Además de la variación de época y lugar —desde finales del XIX hasta los años veinte siguientes, y desde el “populoso barrio de Chamberí”, en Madrid, hasta Toledo—, Buñuel se esfuerza por contextualizar la trama mediante la aparición de numerosos escenarios y personajes episódicos (la tertulia del café con los amigos de don Lope, el campanero, el comandante del puesto de la Guardia Civil, el dueño del taller, el pastelero, el joyero, el ladrón, los policías, la joven a la que el caballero requiebra…) que en el libro no existían o, a lo sumo, eran simples referencias. Mayor significación alcanzan episodios inventados por el film, como el de la manifestación obrera o el de los ciudadanos escandalizados por el beso entre Tristana y Horacio, pasajes situados nada casualmente bajo el signo de la represión política o moral. Y, por encima de todo ello, el personaje de Saturno: una breve aparición en la novela como hospiciano al que va a visitar su madre, pero que en las imágenes tiene un papel decisivo por su transgresora relación erótica con Tristana, que culmina en la escena en que, desde la ventana, ella le enseña sus pechos. Muchas de las intenciones de Buñuel en la película se hallan reflejadas en la figura de este chico que él hace sordomudo, onanista y último refugio de las pulsiones sexuales de su señorita.


Frente al almibarado texto de Galdós, y aun manteniendo el valioso esquema básico del conflicto en él planteado, el cineasta lo conduce a su terreno, sustituyendo la hojarasca por elementos surrealistas, del estilo del sueño de Tristana con la cabeza de don Lope convertida en badajo, su abrazo al lecho de piedra del cardenal Tavera, la fascinación por la pierna ortopédica o la importancia que se concede al azar en diversos momentos del film. Coincidiendo con Galdós en el escaso interés por definir al personaje de Horacio, cabe lamentar únicamente que Buñuel prescinda del feminismo “avant la lettre” que demuestra el libro, porque en él Tristana intenta superar, hasta su agotamiento, la condición establecida para la mujer en aquella época, luchando siempre por una “libertad honrada”.

Quizá tan diáfana reivindicación no se acomodaba a una película que, en la mejor línea buñueliana, va mucho más allá de las apariencias, de lo evidente, que es como un estanque de aguas tranquilas bajo las que bulle todo un mundo de situaciones perturbadoras.

(Publicado en "CLIJ. Cuadernos de Literatura Infantil y Juvenil". Mataró, enero-febrero de 2020).

ENTRADAS EXTRAÍDAS:
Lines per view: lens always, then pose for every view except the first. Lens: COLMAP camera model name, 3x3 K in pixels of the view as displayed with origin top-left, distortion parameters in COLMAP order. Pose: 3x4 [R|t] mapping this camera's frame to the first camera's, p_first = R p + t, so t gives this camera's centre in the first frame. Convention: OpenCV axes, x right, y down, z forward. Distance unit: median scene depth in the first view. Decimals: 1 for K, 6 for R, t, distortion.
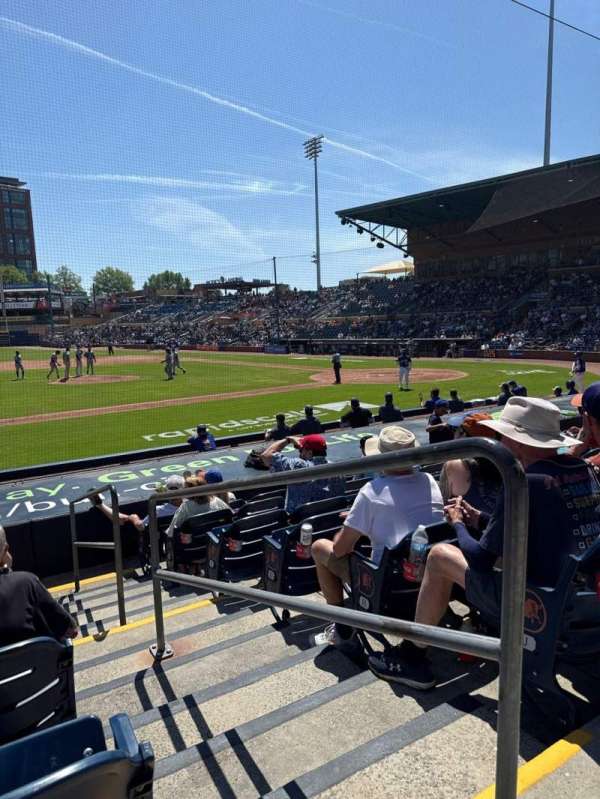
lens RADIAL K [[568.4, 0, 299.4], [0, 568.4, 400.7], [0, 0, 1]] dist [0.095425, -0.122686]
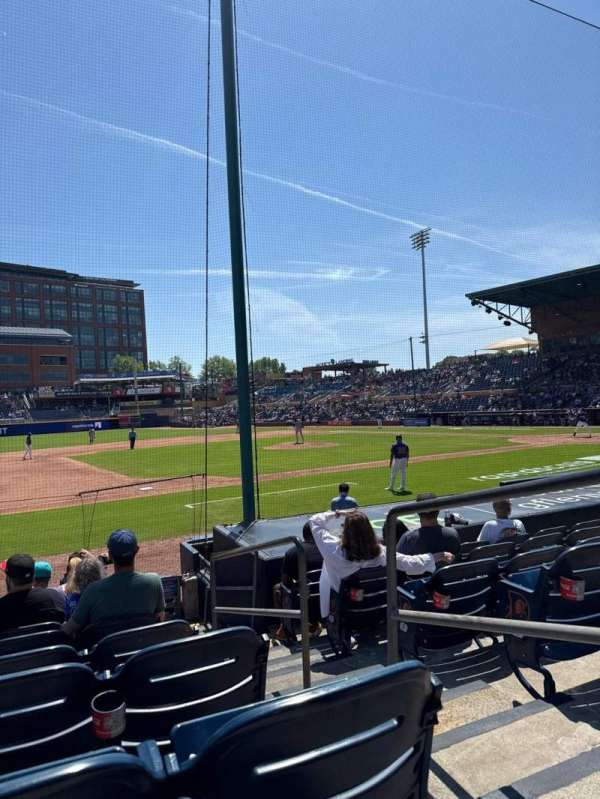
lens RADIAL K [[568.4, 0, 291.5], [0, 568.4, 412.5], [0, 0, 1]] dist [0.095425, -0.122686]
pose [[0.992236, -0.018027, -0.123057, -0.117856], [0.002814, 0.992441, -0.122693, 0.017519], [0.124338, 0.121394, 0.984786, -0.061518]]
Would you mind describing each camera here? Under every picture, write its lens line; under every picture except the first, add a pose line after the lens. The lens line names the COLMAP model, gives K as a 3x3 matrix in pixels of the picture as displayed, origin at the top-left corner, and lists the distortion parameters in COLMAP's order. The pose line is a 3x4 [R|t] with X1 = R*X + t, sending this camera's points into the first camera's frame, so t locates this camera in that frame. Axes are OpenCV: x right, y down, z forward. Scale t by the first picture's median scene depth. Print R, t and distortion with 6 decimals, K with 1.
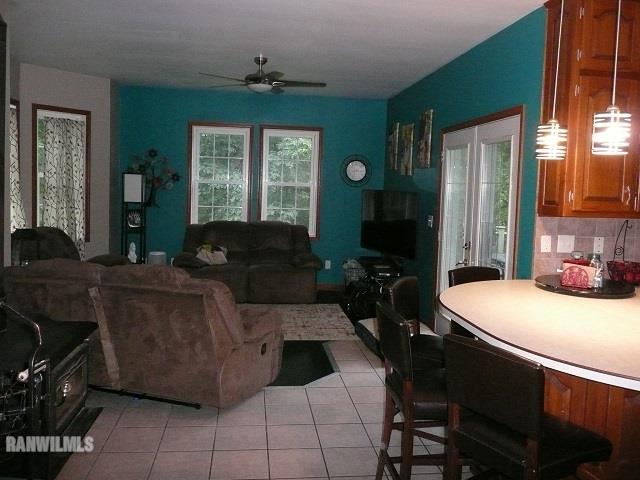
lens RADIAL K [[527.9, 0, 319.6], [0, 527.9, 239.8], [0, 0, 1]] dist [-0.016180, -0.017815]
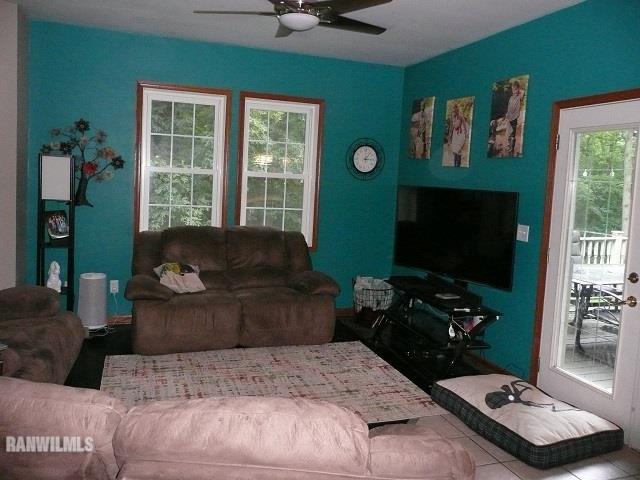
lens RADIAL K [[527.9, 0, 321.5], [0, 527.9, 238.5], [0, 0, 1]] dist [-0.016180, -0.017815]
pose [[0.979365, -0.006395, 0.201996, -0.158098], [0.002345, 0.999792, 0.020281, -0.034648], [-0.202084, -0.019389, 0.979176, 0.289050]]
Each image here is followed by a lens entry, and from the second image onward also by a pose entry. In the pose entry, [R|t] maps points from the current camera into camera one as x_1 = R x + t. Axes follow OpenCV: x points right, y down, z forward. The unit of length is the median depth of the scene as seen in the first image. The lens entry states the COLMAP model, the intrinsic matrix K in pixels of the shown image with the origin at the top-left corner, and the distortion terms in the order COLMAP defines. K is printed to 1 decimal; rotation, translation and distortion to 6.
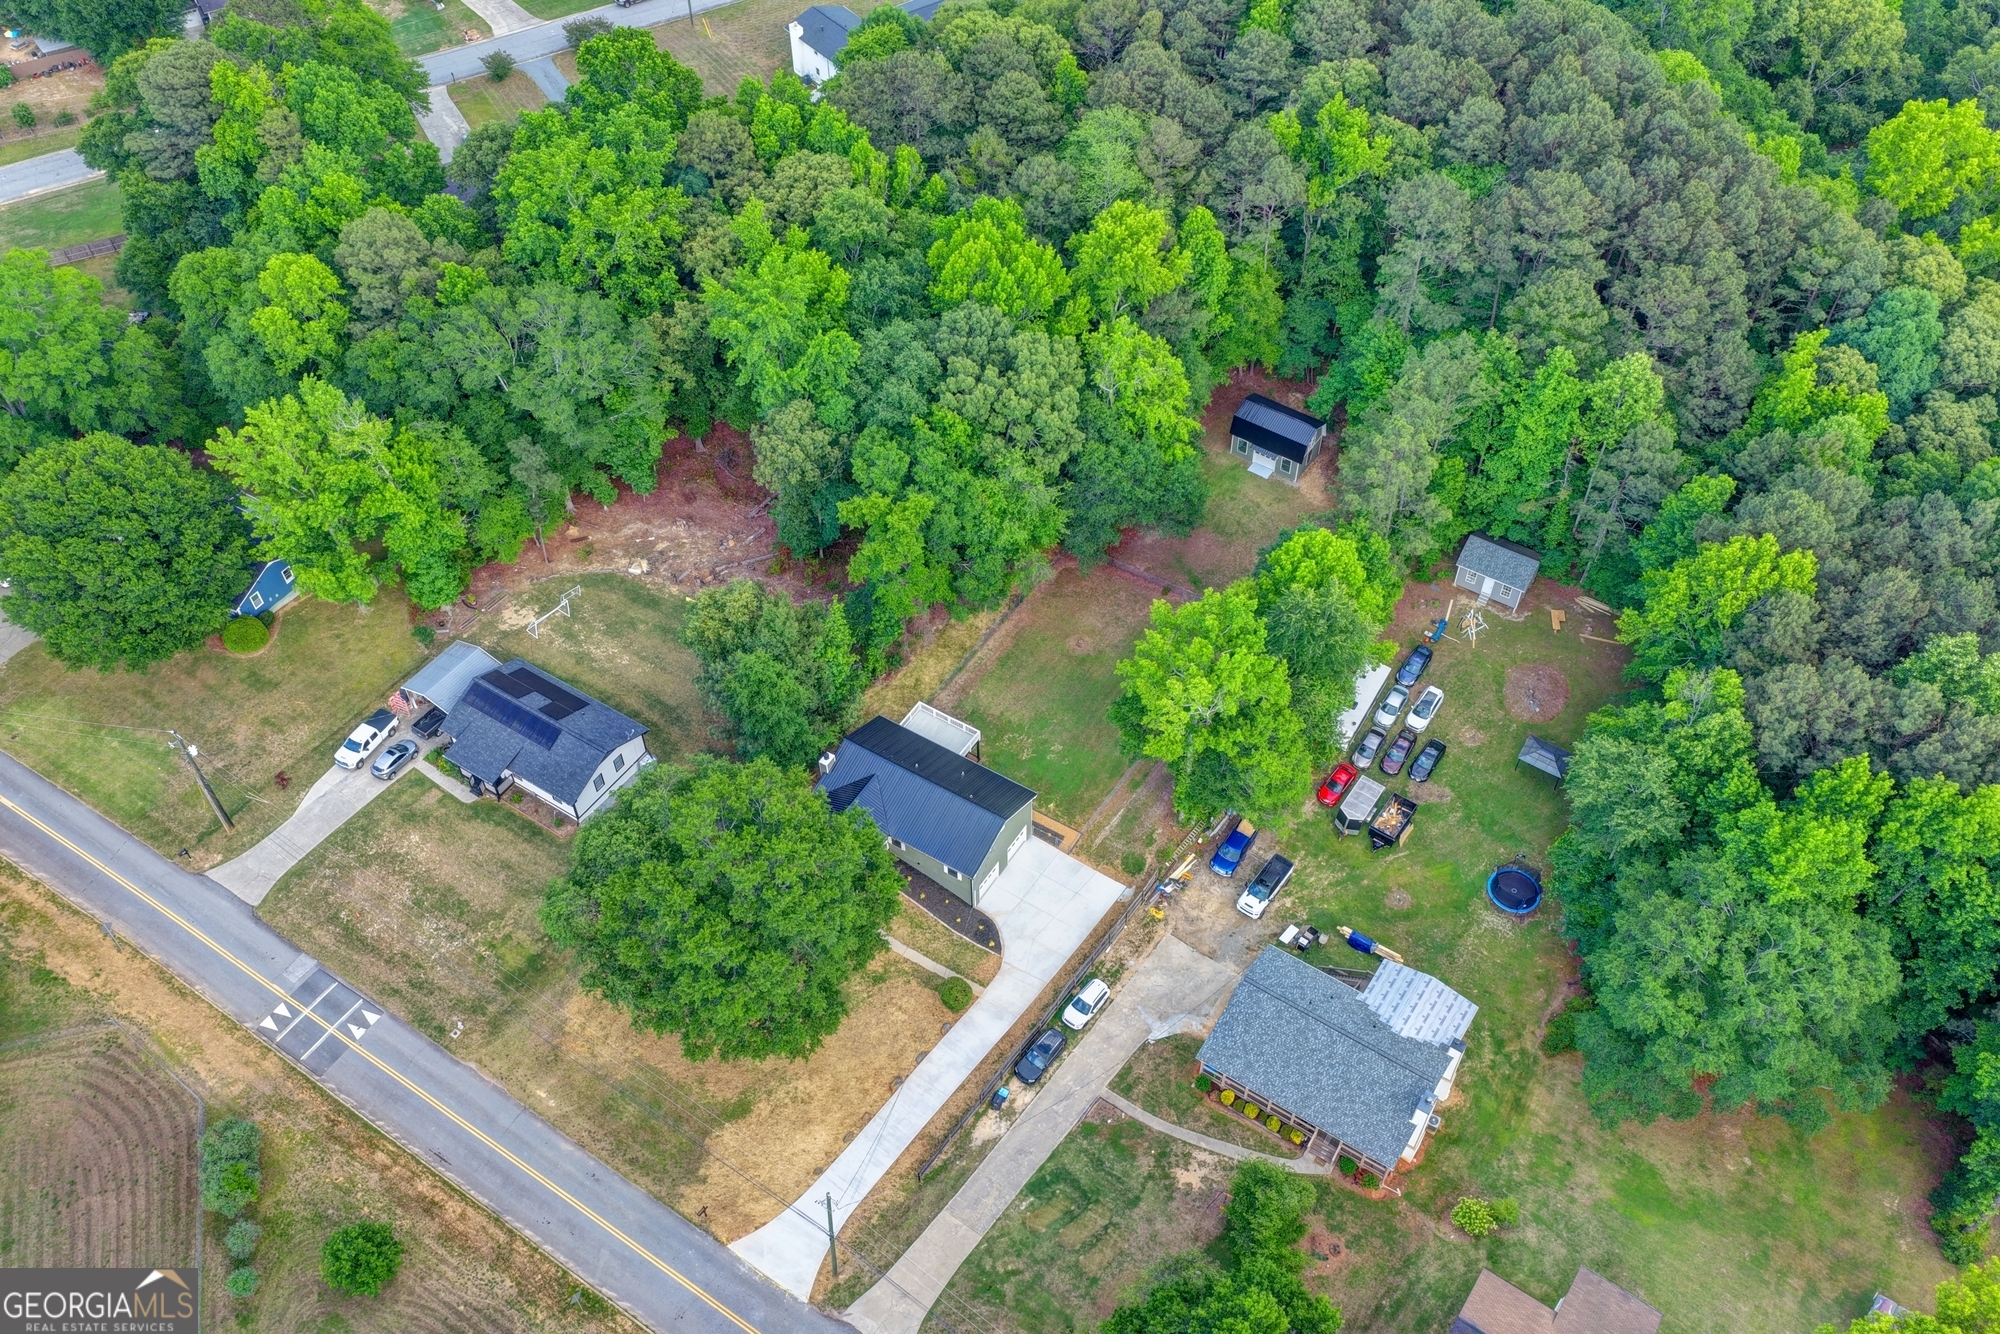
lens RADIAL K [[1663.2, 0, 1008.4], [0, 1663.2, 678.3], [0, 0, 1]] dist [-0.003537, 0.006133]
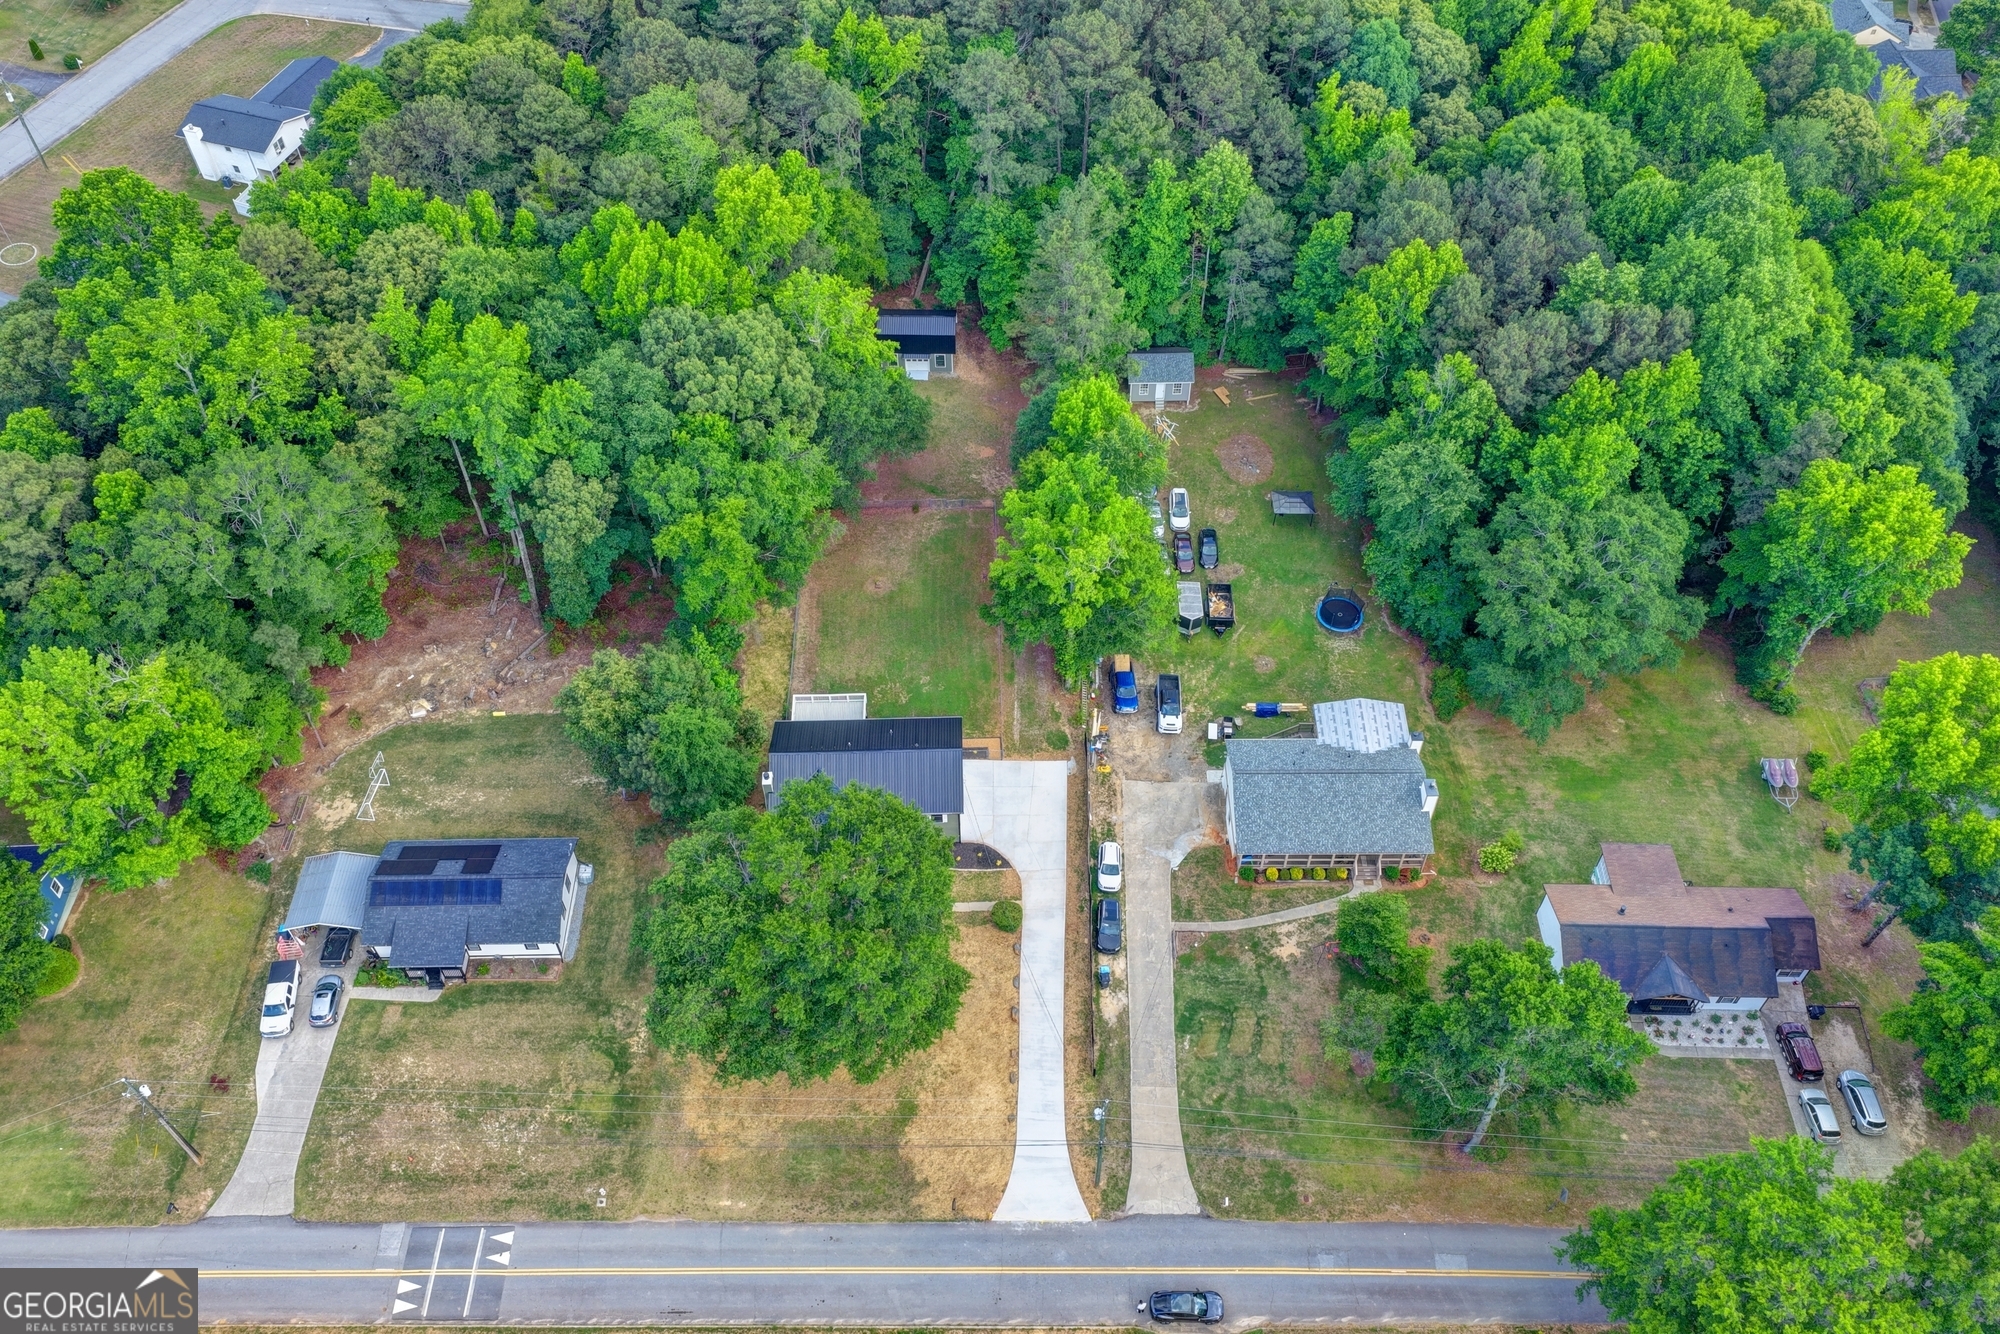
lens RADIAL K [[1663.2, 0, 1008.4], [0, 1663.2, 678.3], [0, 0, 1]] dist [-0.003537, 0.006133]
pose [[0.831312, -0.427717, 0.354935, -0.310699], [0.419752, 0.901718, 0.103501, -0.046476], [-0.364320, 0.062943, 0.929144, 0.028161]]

TU TAREA: Según el texto sobre la Tristana de Buñuel, ¿qué papel tiene Saturno en la novela?

TU SOLUCIÓN: Hace una breve aparición como hospiciano al que va a visitar su madre.